### Liste des consignes
**A.** D'après l'extrait sur le pouvoir des partis socialistes, avec quelle fraction politique les bolcheviks se sont-ils toujours le mieux entendus ?
**B.** Poursuivez l'extrait sur le pouvoir des partis socialistes à partir de sa dernière phrase.

### Extrait
◇ ◇ ◇
Pourquoi parmi les S.R. et les mencheviks, personne n'a-t-il protesté, quand on a introduit chez nous le suffrage universel ?
Camarades, aux élections des administrations communales et des soviets, toutes les voix se prononcent pour nous autres bolcheviks et pour les S.R., avec l'aile gauche desquels nous nous sommes toujours entendu au mieux. C'est la même chose aux autres élections. Aussi le peuple confie le pouvoir aux partis socialistes. Allons-nous abandonner le pouvoir à la bourgeoisie, comme on le propose à la «Conférence démocratique» ? Ce serait une défiance criminelle pour nos propres forces.
Chez nous, les socialistes des différents partis ne se différencient pas énormément les uns des autres par leur programme ; il s'agit beaucoup plus de la façon de réaliser ce programme. Mais pourtant les programmes n'existent que pour qu'on les réalise dans leur plus large mesure possible. C'est là aussi notre tâche. Si nous abandonnons le pouvoir à la bourgeoisie à quoi serviront donc les programmes ?
On dit que, dans notre effort pour réaliser le plus possible notre programme, nous nous isolons. Oui, nous nous isolons de tous ceux qui recherchent un compromis avec la bourgeoisie. Mais nous ne nous isolons aucunement des masses populaires. Nous avons la majorité dans toutes les organisations révolutionnaires, tandis que les mencheviks se détachent de plus en plus des masses.
Tseretelli, par exemple, a abandonné notre soviet, et, ensuite, il lui a fallu s'appuyer sur le Comité central exécutif, qui est beaucoup moins actif que le soviet, car il a été élu au congrès des soviets de province, alors d'esprit arriéré.
◇ ◇ ◇
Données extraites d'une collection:

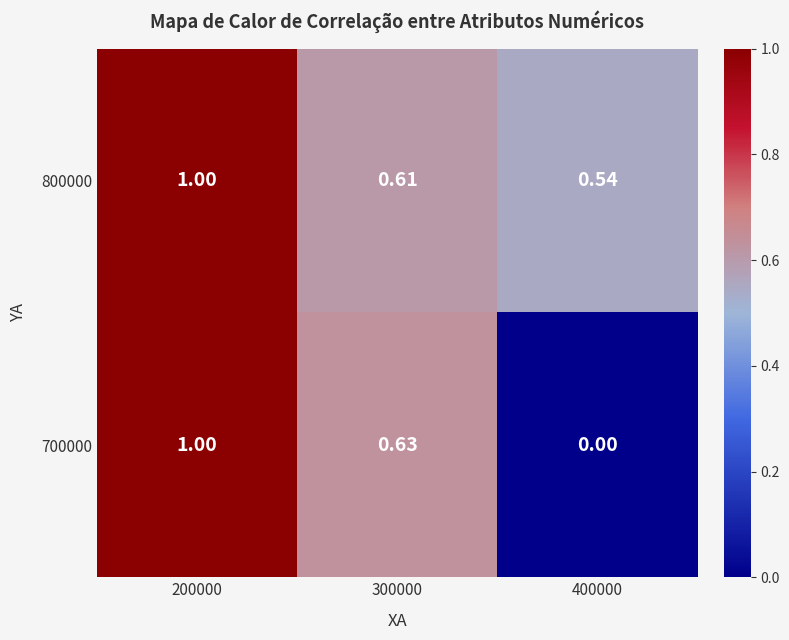

Is the value of 700000 at 300000 greater than the value of 800000 at 300000?

Yes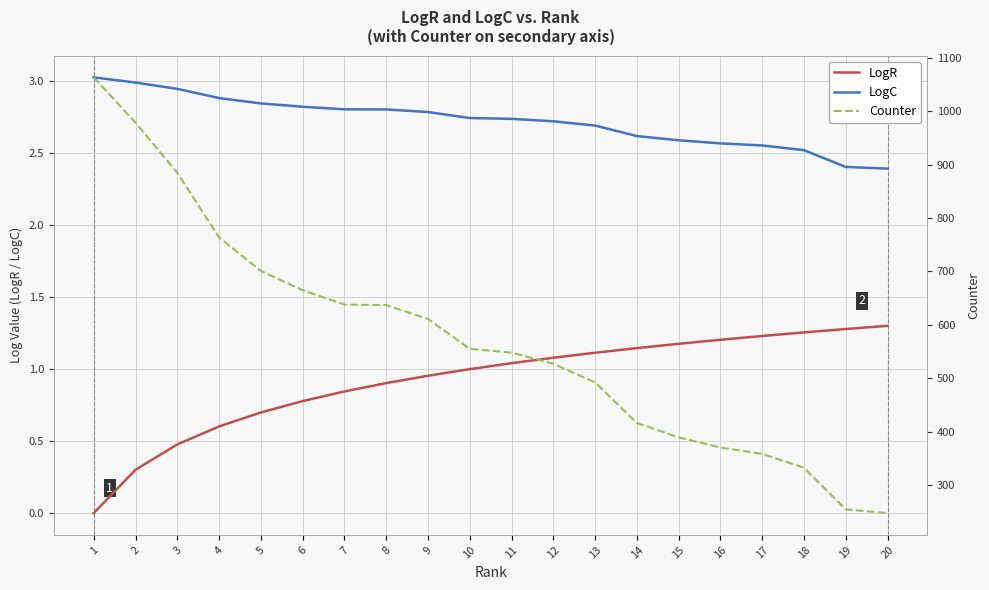

How many data points in LogR are above 1?

10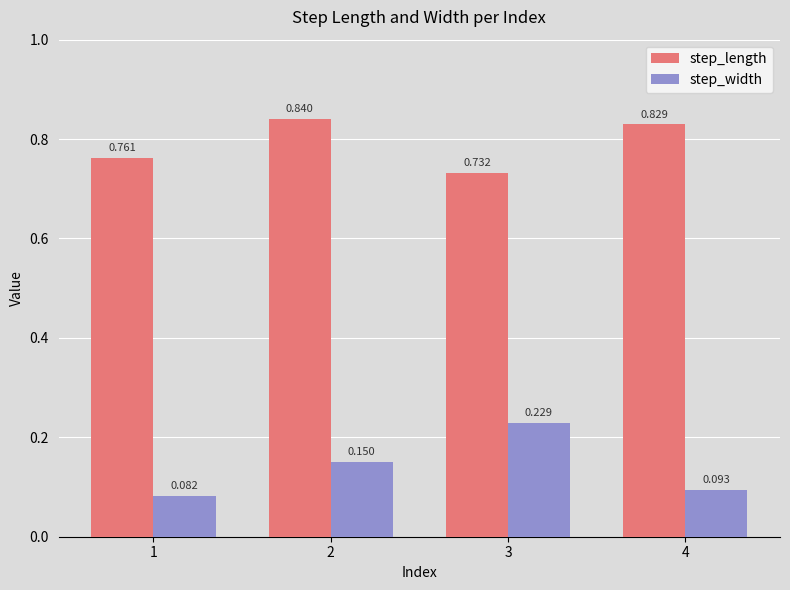

Is it true that step_width equals 0.0 at 1?

False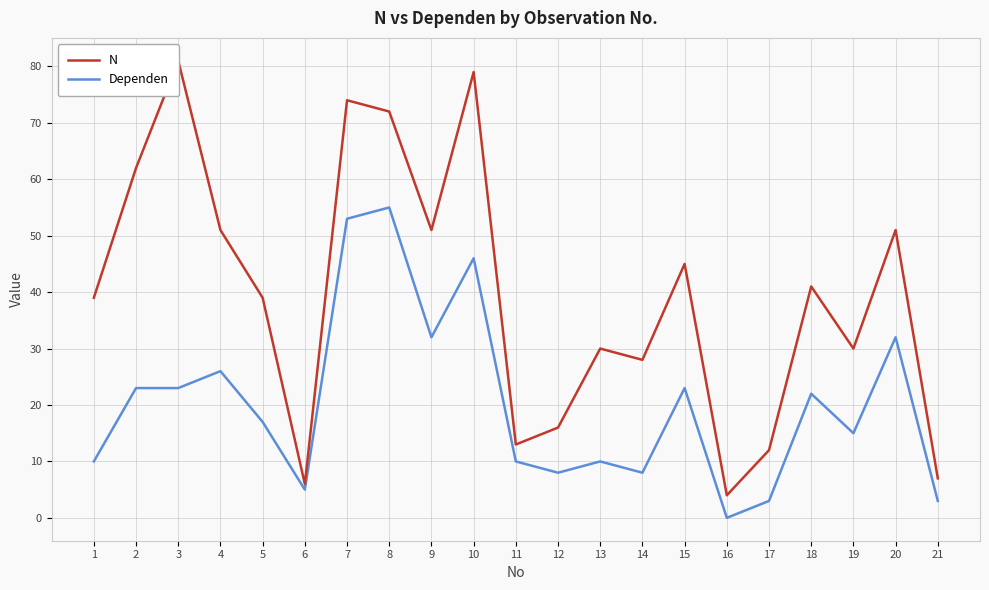

At how many categories does at least one series exceed 9?

18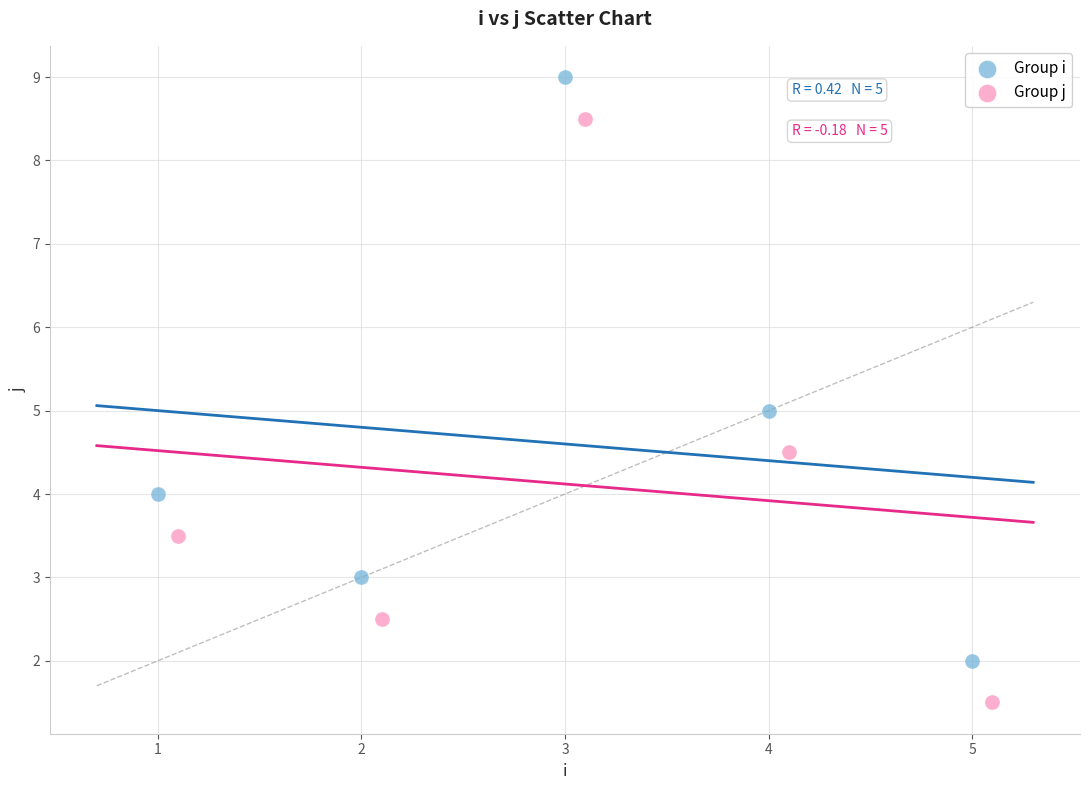

Which series reaches the maximum Y coordinate?

Group i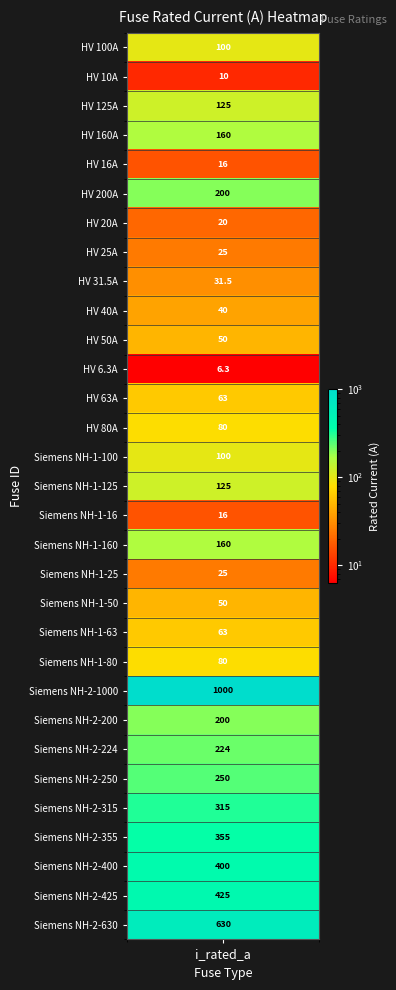

List the labels in order of value, largest first.

Siemens NH-2-1000, Siemens NH-2-630, Siemens NH-2-425, Siemens NH-2-400, Siemens NH-2-355, Siemens NH-2-315, Siemens NH-2-250, Siemens NH-2-224, HV 200A, Siemens NH-2-200, HV 160A, Siemens NH-1-160, HV 125A, Siemens NH-1-125, HV 100A, Siemens NH-1-100, HV 80A, Siemens NH-1-80, HV 63A, Siemens NH-1-63, HV 50A, Siemens NH-1-50, HV 40A, HV 31.5A, HV 25A, Siemens NH-1-25, HV 20A, HV 16A, Siemens NH-1-16, HV 10A, HV 6.3A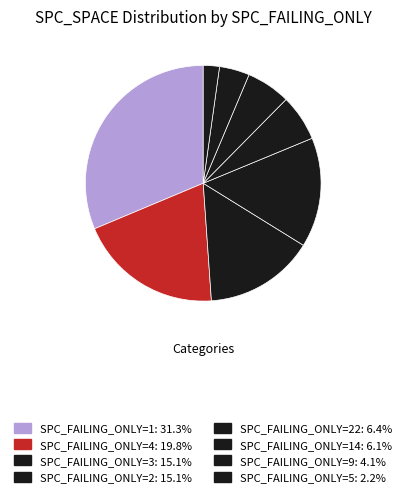

What is the largest slice in the pie chart?

1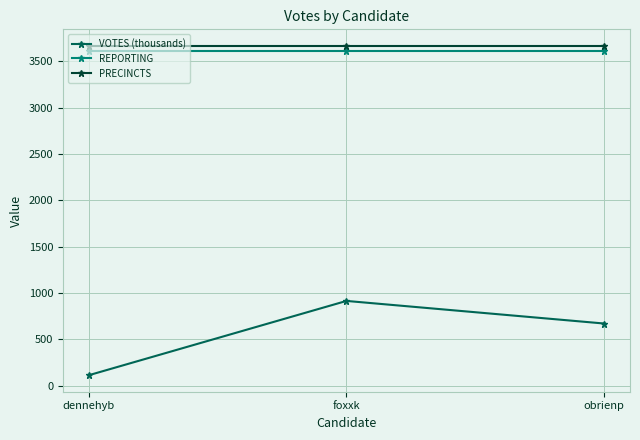

The REPORTING series shows 3614.0 at dennehyb. True or false?

True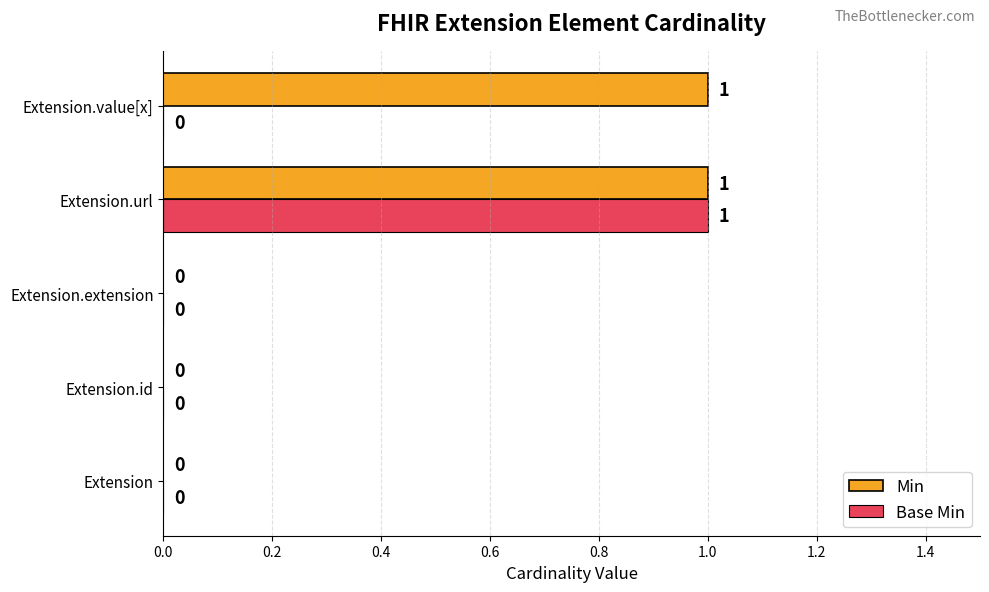

What are all the series names shown in the legend?

Min, Base Min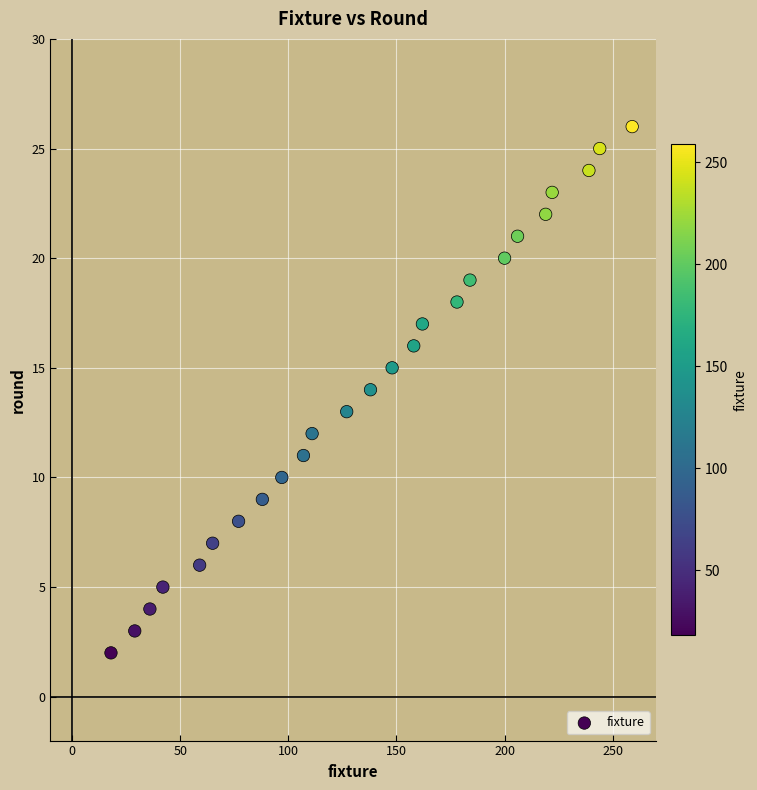

What is the range of X values (max minus min)?

241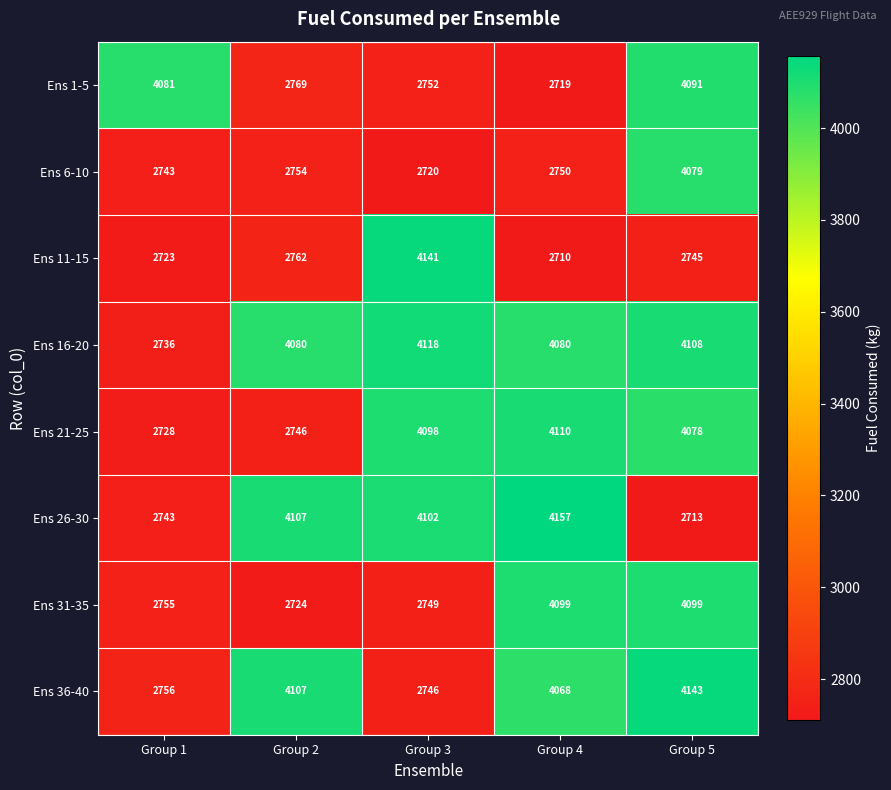

What is the difference between the maximum and minimum values in the Ens 26-30 series?

1444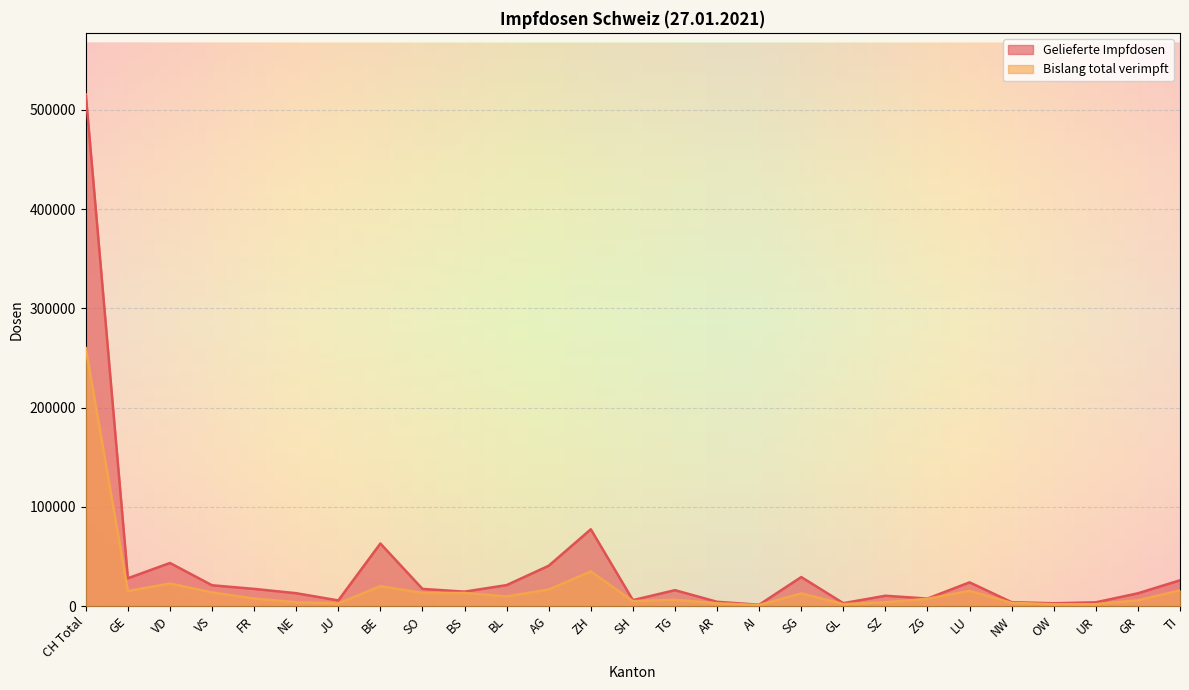

What is the maximum value shown in the chart?

515675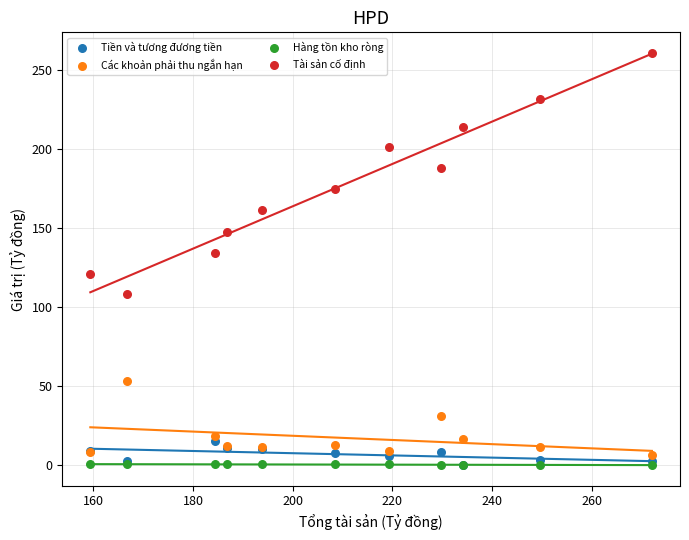

Which series contains the highest Y value?

Tài sản cố định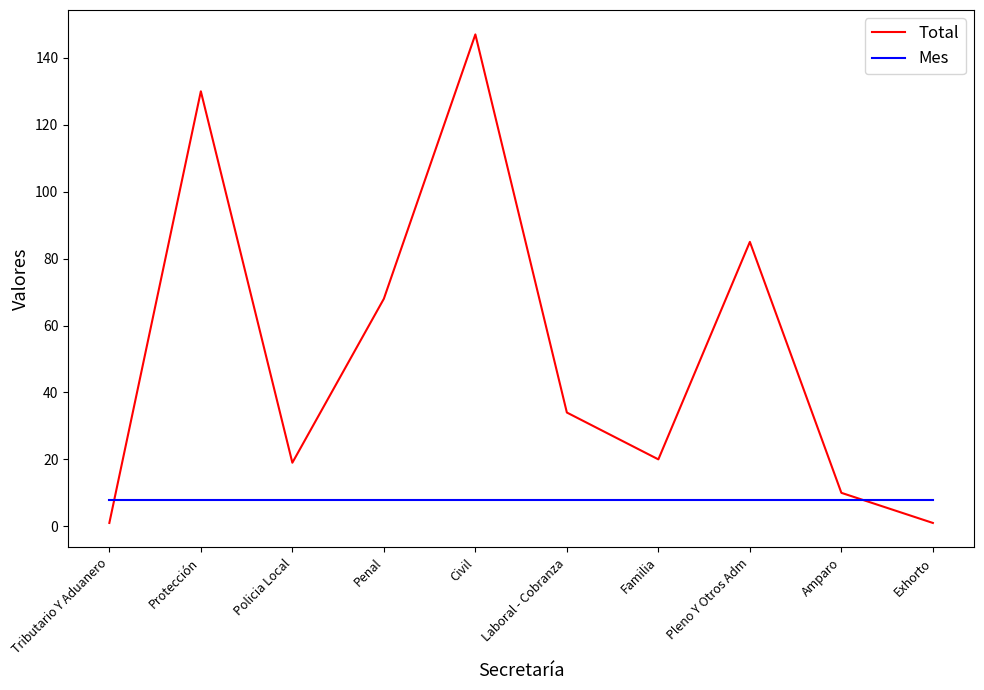

Where is Total nearest to the value 74?

Penal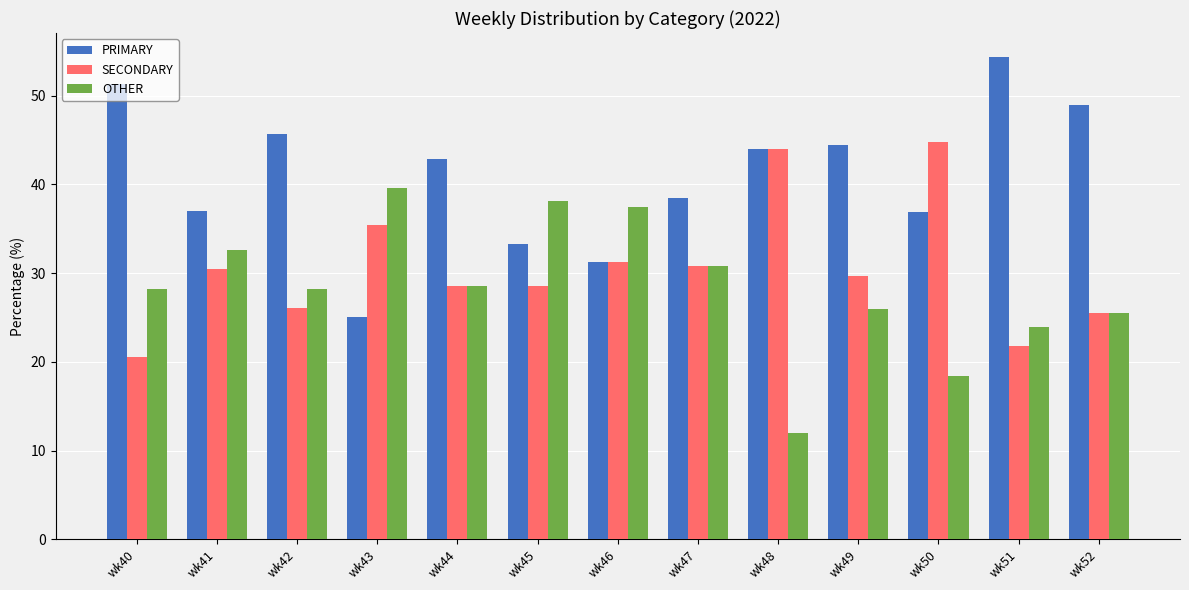

What is the total value across all series at wk49?

100.0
◇ ◇ ◇
### Corrigé
**A.** Avec l'aile gauche des S.R.

**B.**
Pourtant, même au Comité central exécutif la proposition de Tseretelli, de faire une coalition avec les cadets, est tombée de façon lamentable, et, maintenant, il commence à s'appuyer davantage sur les coopérateurs, sur les administrations municipales et sur les zemstvos. Il va de plus en plus à droite et s'éloigne de plus en plus des masses.
On dit que dans la «conférence démocratique», il n'y a que quatre cadets... Oui, camarades, quatre cadets déclarés ; mais des dizaines de cadets qui cachent leur véritable figure idéologique.
Les coopérateurs disent qu'ils ont été élus par des millions de gens. C'est vrai. Mais ils ont été élu pour faire le travail coopératif et non pour faire de la politique. C'est justement pourquoi il ne représentent pas non plus la physionomie politique de leurs électeurs. Pour la politique, on a élu les soviets, et chacun sait comment y est la majorité.
Camarades, nous avons renversé l'autocratie, parce que nous ne voulions pas tolérer que le pouvoir soit entre les mains d'une seule personne, et, derrière notre dos, on est en train de rétablir cet état. La «conférence démocratique», selon la résolution de Tseretelli, ne doit que «collaborer» avec Kérensky pour l'établissement du pouvoir. On y dit aussi que le gouvernement devra reconnaître le pré-Parlement. La «conférence» n'a pas été convoquée afin que le pouvoir reconnaisse le peuple révolutionnaire, mais afin que le peuple révolutionnaire reconnaisse le pouvoir.
Il faut examiner de près une telle argumentation, car elle peut rejeter toute la révolution russe.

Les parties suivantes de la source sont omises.